*** Begin section ***

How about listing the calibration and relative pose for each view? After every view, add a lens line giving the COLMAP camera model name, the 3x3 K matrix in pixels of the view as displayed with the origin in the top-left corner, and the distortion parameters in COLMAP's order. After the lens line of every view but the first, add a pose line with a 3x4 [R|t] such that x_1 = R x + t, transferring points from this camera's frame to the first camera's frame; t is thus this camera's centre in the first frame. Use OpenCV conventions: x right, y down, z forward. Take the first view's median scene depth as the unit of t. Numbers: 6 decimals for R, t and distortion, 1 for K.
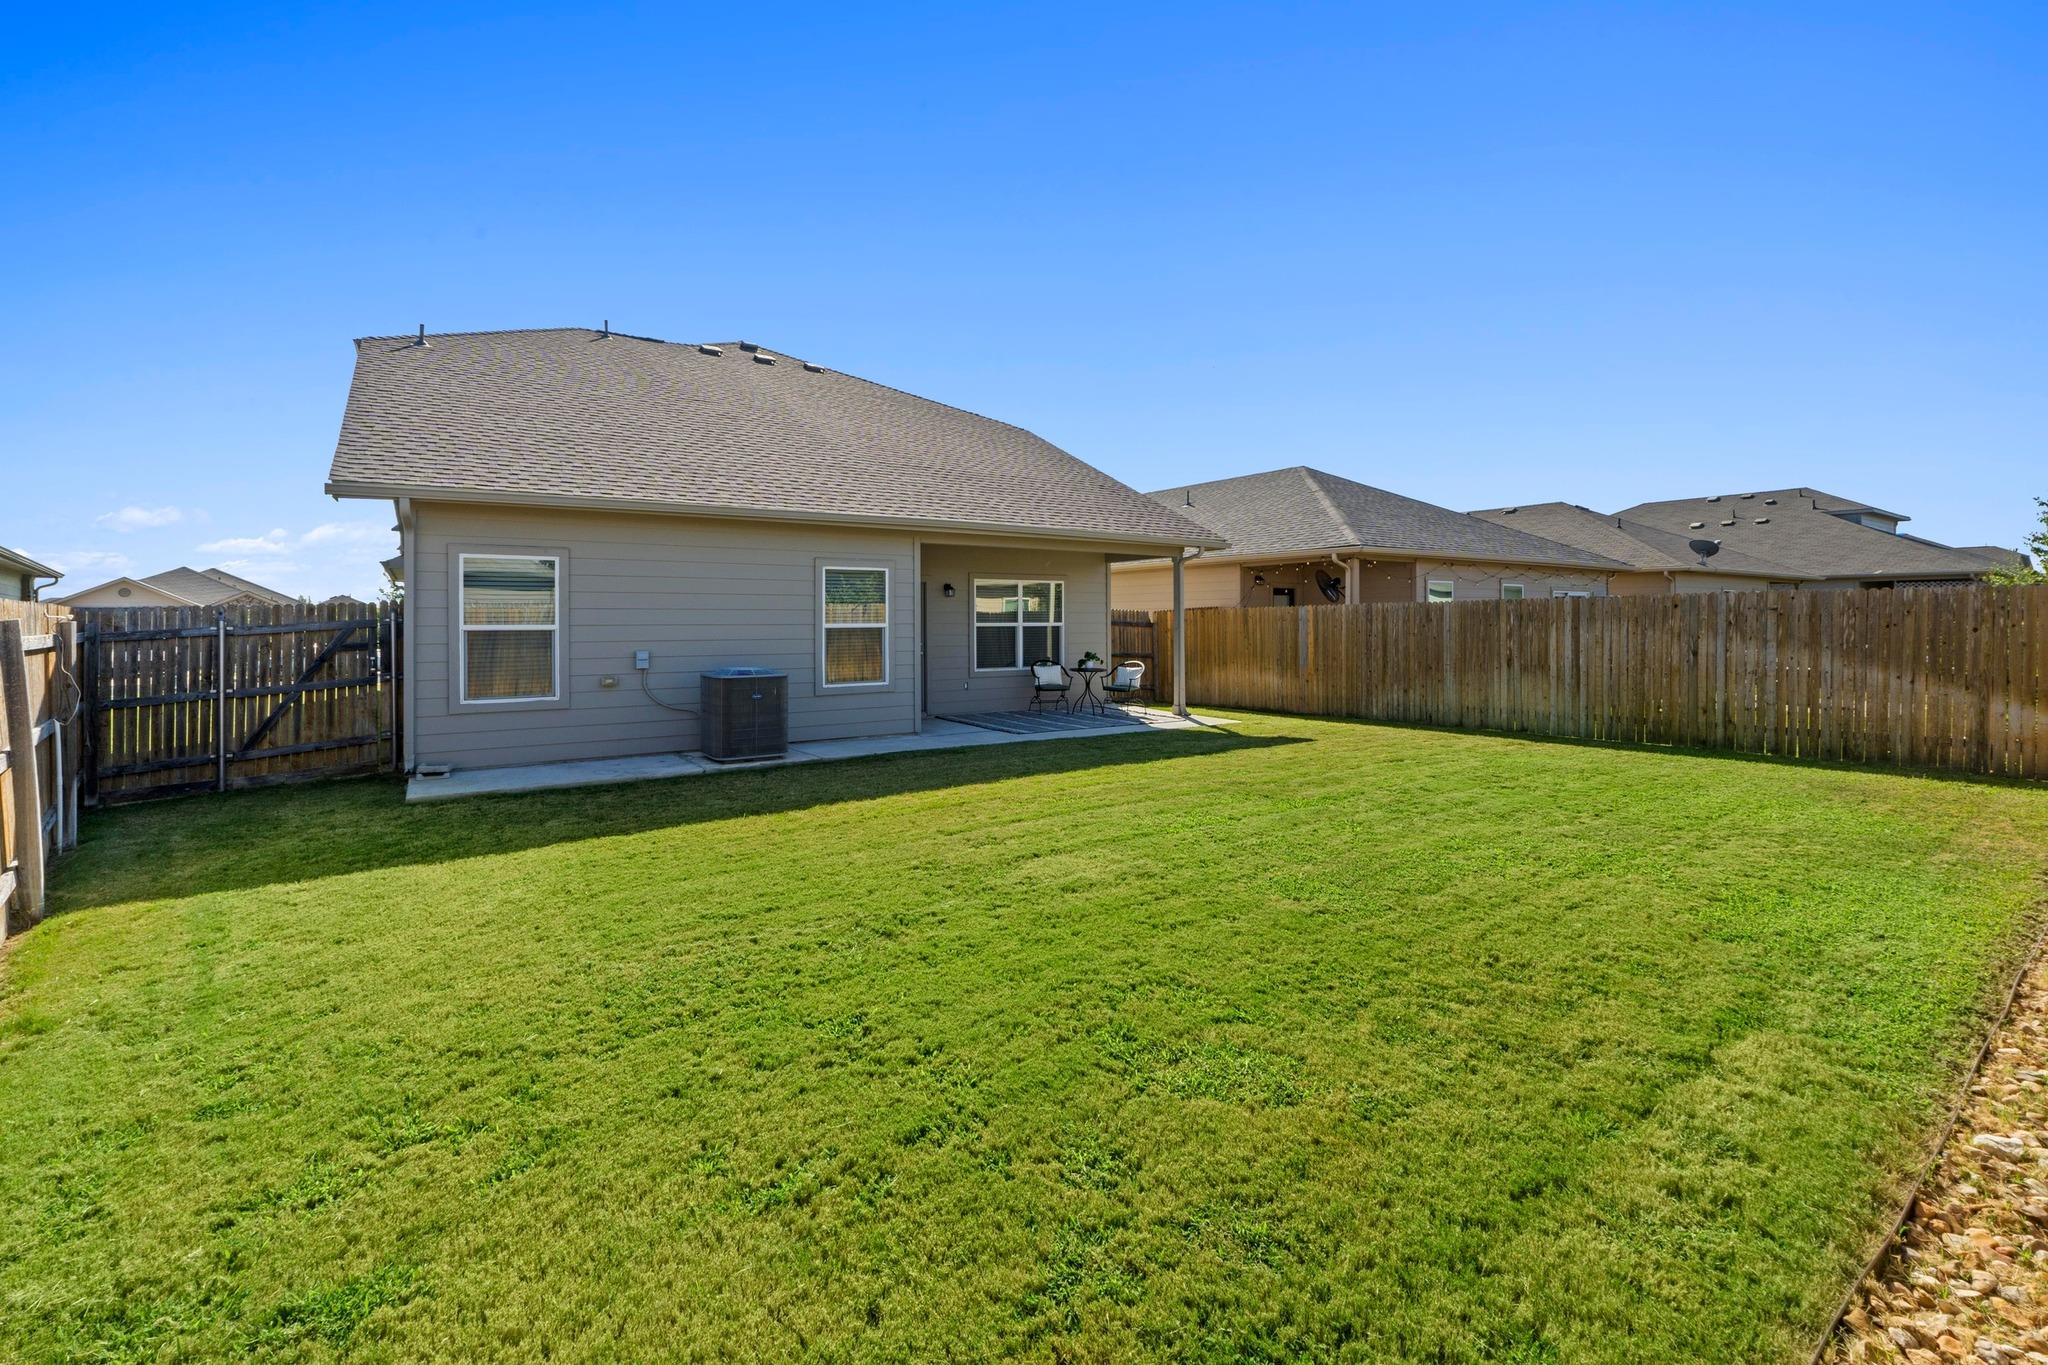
lens RADIAL K [[860.2, 0, 1023.5], [0, 860.2, 655.0], [0, 0, 1]] dist [-0.001002, 0.000031]
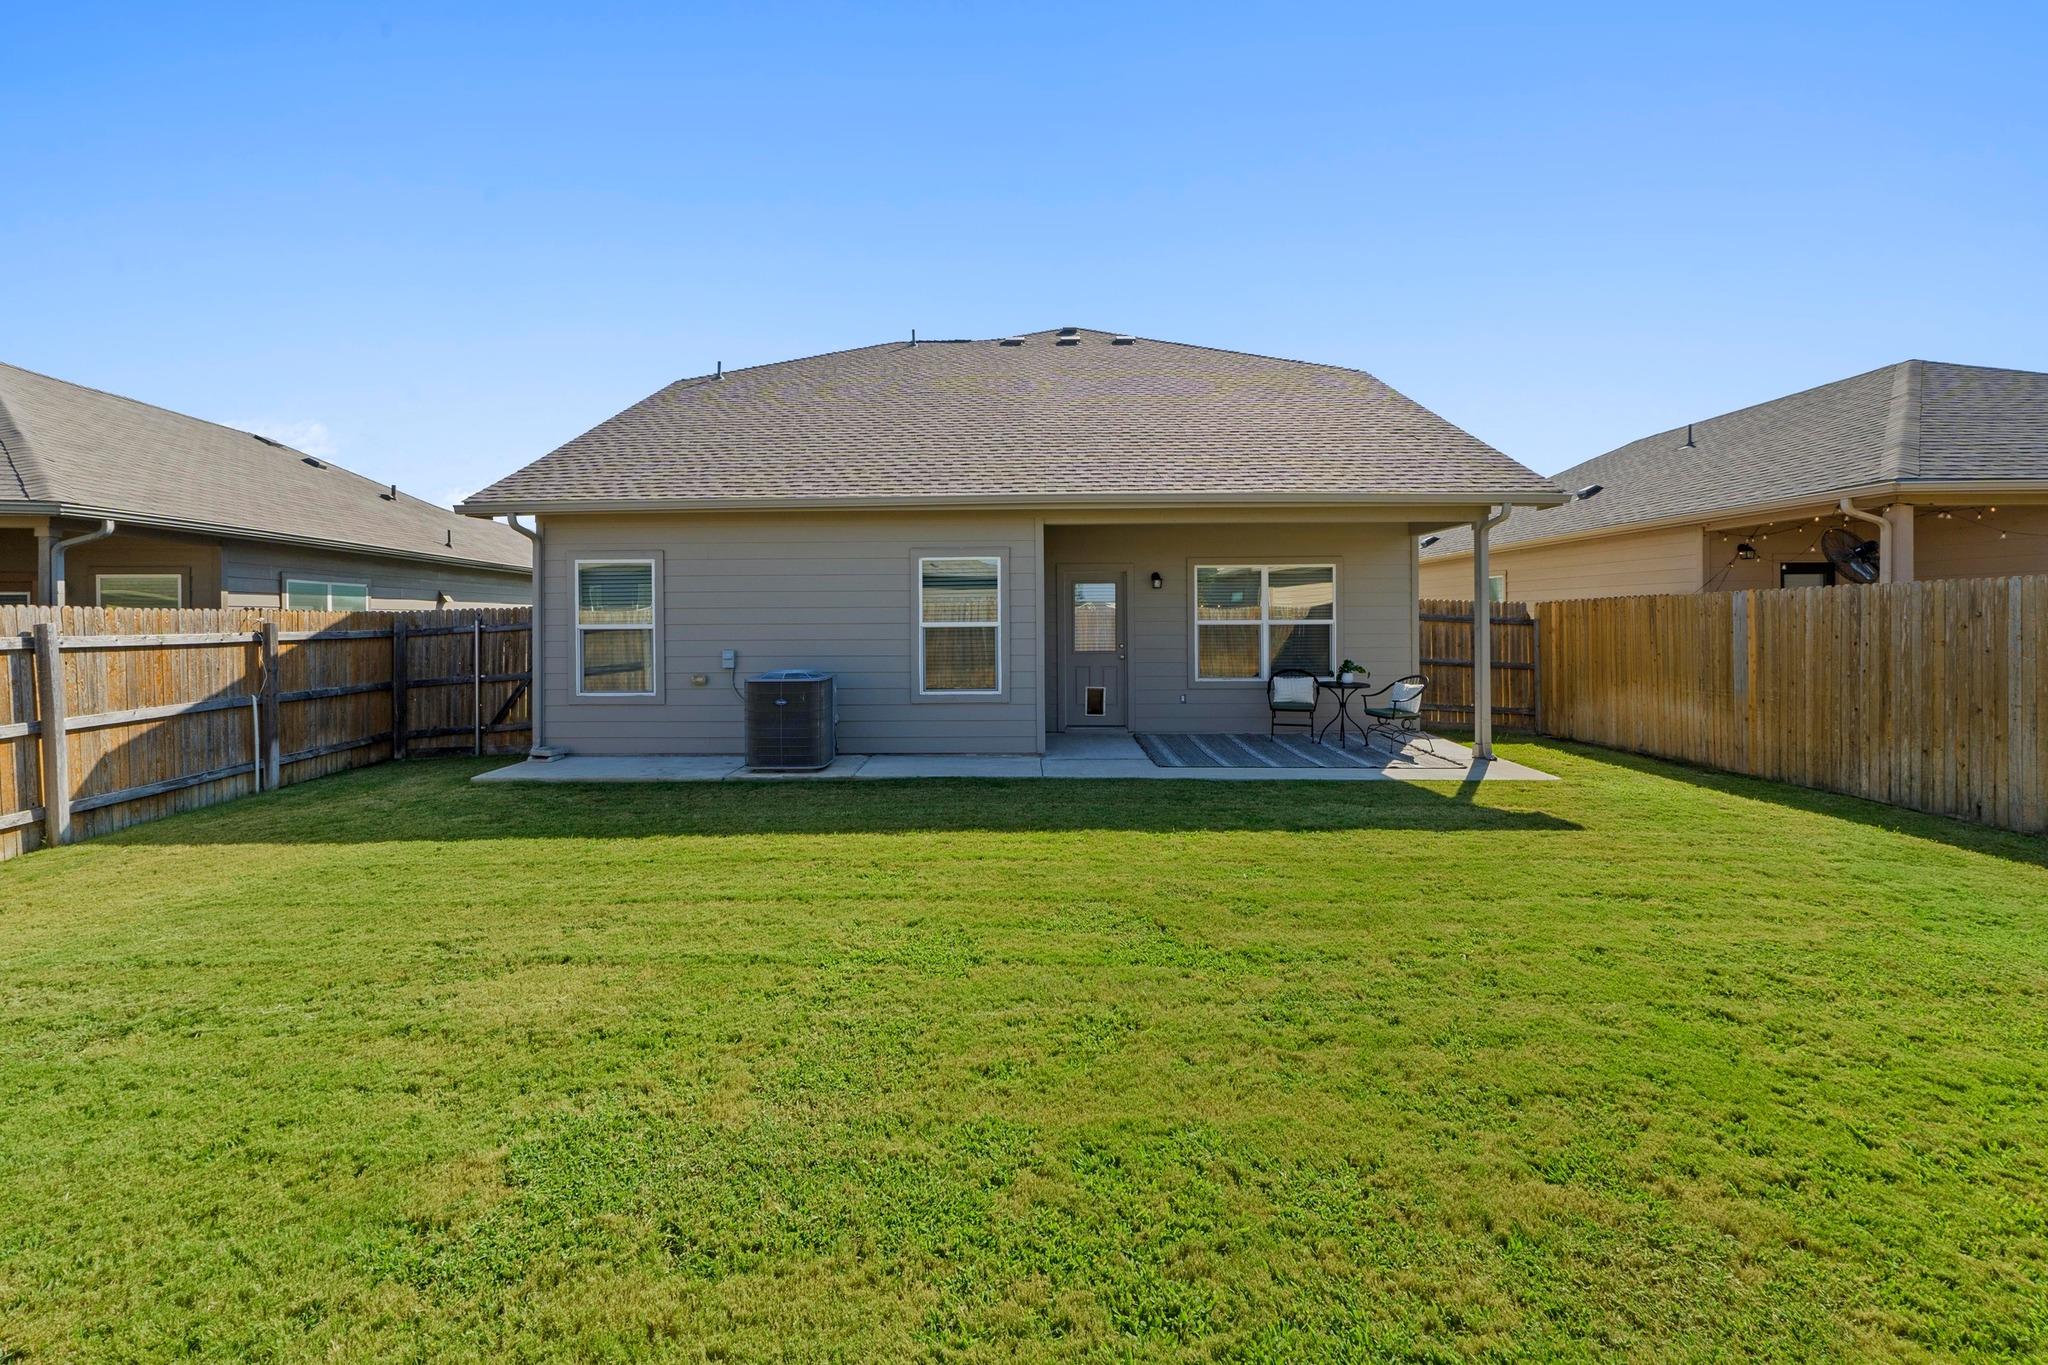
lens RADIAL K [[889.4, 0, 1018.4], [0, 889.4, 631.9], [0, 0, 1]] dist [-0.012259, -0.000147]
pose [[0.818039, 0.007032, -0.575120, 0.308557], [-0.019091, 0.999706, -0.014931, -0.012427], [0.574846, 0.023194, 0.817933, 0.256763]]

*** End section ***

> TASK REQUIREMENTS:
Edit the listing above by changing "relative pose" to "relative orientation" and keeping everything else the same. Leave the pictures out of your version.

> PROBLEM SOLUTION:
How about listing the calibration and relative orientation for each view? After every view, add a lens line giving the COLMAP camera model name, the 3x3 K matrix in pixels of the view as displayed with the origin in the top-left corner, and the distortion parameters in COLMAP's order. After the lens line of every view but the first, add a pose line with a 3x4 [R|t] such that x_1 = R x + t, transferring points from this camera's frame to the first camera's frame; t is thus this camera's centre in the first frame. Use OpenCV conventions: x right, y down, z forward. Take the first view's median scene depth as the unit of t. Numbers: 6 decimals for R, t and distortion, 1 for K.
lens RADIAL K [[860.2, 0, 1023.5], [0, 860.2, 655.0], [0, 0, 1]] dist [-0.001002, 0.000031]
lens RADIAL K [[889.4, 0, 1018.4], [0, 889.4, 631.9], [0, 0, 1]] dist [-0.012259, -0.000147]
pose [[0.818039, 0.007032, -0.575120, 0.308557], [-0.019091, 0.999706, -0.014931, -0.012427], [0.574846, 0.023194, 0.817933, 0.256763]]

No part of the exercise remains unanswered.